** 수행할 과제 **
맨 처음 줄부터 "genus: Plantago"가 들어 있는 줄까지 다시 쓰되, "scientific name"만 "binomial name"로 바꾸고 나머지는 그대로 두세요.

** 제공된 정보 **

..........

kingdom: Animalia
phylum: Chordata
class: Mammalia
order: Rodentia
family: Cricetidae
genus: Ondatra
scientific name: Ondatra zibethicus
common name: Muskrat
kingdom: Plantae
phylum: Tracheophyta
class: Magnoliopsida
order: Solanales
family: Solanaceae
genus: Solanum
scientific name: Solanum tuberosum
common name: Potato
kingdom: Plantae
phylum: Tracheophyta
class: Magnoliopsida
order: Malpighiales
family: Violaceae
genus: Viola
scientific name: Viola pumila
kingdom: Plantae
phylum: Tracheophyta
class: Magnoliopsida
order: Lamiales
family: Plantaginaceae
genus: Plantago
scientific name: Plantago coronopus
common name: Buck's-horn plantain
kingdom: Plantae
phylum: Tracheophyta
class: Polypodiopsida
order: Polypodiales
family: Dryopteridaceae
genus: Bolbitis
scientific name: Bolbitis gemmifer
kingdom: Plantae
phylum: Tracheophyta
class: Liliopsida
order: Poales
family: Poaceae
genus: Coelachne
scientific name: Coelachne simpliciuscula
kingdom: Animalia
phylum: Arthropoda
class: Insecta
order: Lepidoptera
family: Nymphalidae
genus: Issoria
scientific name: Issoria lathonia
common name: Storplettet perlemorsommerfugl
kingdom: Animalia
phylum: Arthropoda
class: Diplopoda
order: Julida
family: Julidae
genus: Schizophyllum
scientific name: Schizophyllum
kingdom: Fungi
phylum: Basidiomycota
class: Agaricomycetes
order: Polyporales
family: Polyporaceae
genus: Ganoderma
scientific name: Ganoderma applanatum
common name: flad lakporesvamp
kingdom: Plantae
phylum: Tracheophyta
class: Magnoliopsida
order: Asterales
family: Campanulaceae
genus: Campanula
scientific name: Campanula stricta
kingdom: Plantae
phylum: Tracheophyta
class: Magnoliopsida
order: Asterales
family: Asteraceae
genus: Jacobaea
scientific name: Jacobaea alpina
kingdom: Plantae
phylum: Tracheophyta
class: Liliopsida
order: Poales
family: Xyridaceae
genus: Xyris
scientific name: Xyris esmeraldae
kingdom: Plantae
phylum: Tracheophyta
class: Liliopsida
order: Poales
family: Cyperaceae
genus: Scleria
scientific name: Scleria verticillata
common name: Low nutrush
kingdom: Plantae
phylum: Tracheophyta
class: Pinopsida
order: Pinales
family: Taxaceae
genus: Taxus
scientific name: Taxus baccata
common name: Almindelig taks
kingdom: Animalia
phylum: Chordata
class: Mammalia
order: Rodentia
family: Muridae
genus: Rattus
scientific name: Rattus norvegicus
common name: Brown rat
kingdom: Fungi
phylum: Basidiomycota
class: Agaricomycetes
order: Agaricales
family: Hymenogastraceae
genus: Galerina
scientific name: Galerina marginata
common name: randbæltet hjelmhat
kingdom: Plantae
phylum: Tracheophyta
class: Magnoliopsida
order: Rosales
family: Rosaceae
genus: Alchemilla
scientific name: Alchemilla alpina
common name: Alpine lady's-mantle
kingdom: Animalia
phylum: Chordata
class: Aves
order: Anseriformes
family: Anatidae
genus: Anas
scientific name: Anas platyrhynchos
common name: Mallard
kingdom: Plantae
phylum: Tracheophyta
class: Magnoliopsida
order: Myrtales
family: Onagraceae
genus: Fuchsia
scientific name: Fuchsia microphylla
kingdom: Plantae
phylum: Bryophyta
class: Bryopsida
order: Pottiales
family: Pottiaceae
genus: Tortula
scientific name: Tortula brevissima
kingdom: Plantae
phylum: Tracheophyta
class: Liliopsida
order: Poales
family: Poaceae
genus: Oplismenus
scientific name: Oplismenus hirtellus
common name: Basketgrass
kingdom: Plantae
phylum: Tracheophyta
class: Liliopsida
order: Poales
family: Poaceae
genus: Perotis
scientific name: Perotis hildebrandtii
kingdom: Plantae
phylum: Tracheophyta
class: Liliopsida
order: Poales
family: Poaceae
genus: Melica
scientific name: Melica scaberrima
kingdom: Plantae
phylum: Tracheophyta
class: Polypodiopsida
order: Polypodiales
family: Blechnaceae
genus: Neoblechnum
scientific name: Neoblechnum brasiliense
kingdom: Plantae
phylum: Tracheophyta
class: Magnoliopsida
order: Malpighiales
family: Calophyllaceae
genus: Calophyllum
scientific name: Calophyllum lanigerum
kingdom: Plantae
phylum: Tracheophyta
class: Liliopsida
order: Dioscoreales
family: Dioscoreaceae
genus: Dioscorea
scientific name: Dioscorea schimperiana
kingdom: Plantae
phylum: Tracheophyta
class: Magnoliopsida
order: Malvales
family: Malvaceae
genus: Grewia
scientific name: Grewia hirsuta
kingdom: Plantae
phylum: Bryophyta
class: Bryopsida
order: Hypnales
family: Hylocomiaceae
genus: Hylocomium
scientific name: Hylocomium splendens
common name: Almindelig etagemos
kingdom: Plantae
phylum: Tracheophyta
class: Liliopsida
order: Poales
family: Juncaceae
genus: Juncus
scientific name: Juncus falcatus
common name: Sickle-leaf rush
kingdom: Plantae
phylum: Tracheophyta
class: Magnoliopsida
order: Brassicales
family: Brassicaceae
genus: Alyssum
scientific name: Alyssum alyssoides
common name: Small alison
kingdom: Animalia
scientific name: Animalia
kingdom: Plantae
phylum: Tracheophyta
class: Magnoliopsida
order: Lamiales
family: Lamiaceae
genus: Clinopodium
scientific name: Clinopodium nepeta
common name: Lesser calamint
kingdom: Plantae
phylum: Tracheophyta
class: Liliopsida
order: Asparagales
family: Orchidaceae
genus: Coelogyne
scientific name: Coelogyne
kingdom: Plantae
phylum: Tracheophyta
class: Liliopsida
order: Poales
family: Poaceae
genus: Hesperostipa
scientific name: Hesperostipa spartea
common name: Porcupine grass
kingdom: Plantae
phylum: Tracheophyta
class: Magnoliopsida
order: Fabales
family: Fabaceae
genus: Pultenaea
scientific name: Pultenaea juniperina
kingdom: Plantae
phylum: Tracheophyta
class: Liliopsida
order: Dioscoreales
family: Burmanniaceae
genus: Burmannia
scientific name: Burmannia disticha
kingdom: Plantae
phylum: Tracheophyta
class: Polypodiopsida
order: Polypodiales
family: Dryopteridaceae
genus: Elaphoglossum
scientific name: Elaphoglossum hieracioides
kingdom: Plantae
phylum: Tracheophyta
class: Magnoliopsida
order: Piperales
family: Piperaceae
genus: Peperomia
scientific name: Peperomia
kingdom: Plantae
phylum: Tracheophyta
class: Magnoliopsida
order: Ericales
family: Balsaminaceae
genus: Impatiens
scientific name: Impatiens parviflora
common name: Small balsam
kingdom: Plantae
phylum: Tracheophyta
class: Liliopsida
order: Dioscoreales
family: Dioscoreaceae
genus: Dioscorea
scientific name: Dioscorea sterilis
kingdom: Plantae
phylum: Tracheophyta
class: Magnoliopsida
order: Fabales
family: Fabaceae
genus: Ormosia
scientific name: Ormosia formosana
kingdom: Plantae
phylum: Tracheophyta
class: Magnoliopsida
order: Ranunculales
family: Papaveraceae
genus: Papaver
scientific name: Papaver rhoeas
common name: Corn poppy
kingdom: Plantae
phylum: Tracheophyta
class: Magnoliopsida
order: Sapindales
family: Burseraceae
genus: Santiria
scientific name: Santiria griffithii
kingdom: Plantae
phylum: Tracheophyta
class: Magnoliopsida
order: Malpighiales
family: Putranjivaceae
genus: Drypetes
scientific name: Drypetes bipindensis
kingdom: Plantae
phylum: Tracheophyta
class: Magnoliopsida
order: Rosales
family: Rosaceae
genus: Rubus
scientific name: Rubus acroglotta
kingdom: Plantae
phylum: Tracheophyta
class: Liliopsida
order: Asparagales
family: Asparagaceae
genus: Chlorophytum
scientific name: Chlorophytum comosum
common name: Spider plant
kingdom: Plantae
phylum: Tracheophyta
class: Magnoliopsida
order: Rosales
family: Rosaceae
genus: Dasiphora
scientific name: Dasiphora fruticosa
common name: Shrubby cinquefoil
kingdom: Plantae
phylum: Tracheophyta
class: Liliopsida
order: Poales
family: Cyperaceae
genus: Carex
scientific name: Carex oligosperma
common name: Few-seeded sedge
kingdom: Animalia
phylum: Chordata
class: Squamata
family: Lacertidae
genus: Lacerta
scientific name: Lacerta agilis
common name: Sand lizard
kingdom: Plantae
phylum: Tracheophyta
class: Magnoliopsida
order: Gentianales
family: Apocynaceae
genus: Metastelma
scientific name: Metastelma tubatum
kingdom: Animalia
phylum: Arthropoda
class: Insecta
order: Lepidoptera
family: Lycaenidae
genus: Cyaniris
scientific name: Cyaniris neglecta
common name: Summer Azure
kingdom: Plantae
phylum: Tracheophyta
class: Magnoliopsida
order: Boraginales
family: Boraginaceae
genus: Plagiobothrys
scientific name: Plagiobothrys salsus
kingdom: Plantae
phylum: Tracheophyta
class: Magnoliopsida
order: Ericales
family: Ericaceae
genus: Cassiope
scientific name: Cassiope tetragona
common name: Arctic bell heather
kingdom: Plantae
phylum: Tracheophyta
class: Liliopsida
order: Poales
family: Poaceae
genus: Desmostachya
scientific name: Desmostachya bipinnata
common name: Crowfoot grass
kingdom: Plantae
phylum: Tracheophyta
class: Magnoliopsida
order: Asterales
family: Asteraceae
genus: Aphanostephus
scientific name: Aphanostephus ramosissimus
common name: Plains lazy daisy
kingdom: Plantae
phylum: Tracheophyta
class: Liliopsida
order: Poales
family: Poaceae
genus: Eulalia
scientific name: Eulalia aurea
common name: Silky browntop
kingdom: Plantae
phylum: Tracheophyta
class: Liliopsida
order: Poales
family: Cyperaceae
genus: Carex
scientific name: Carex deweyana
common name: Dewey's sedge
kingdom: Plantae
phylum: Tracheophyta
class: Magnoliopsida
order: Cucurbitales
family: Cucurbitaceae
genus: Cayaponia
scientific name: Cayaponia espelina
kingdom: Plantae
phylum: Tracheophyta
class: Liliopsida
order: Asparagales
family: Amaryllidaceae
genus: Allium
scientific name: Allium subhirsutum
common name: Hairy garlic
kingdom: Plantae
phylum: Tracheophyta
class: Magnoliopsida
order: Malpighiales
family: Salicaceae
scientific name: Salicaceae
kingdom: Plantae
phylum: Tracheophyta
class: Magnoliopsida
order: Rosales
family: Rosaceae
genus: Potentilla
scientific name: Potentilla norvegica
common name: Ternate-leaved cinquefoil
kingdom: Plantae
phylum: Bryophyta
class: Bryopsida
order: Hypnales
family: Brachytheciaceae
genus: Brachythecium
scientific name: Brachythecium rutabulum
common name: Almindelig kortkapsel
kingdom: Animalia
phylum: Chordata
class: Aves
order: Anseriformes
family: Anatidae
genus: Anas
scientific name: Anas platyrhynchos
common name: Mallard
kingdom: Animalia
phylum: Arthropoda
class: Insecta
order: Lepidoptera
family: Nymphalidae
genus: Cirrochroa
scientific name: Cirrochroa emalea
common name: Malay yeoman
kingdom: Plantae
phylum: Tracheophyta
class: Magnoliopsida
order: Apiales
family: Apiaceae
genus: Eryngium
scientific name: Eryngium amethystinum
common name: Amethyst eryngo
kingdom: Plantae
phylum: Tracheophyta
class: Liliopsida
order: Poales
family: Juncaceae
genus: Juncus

..........

** 완료된 과제 **
kingdom: Animalia
phylum: Chordata
class: Mammalia
order: Rodentia
family: Cricetidae
genus: Ondatra
binomial name: Ondatra zibethicus
common name: Muskrat
kingdom: Plantae
phylum: Tracheophyta
class: Magnoliopsida
order: Solanales
family: Solanaceae
genus: Solanum
binomial name: Solanum tuberosum
common name: Potato
kingdom: Plantae
phylum: Tracheophyta
class: Magnoliopsida
order: Malpighiales
family: Violaceae
genus: Viola
binomial name: Viola pumila
kingdom: Plantae
phylum: Tracheophyta
class: Magnoliopsida
order: Lamiales
family: Plantaginaceae
genus: Plantago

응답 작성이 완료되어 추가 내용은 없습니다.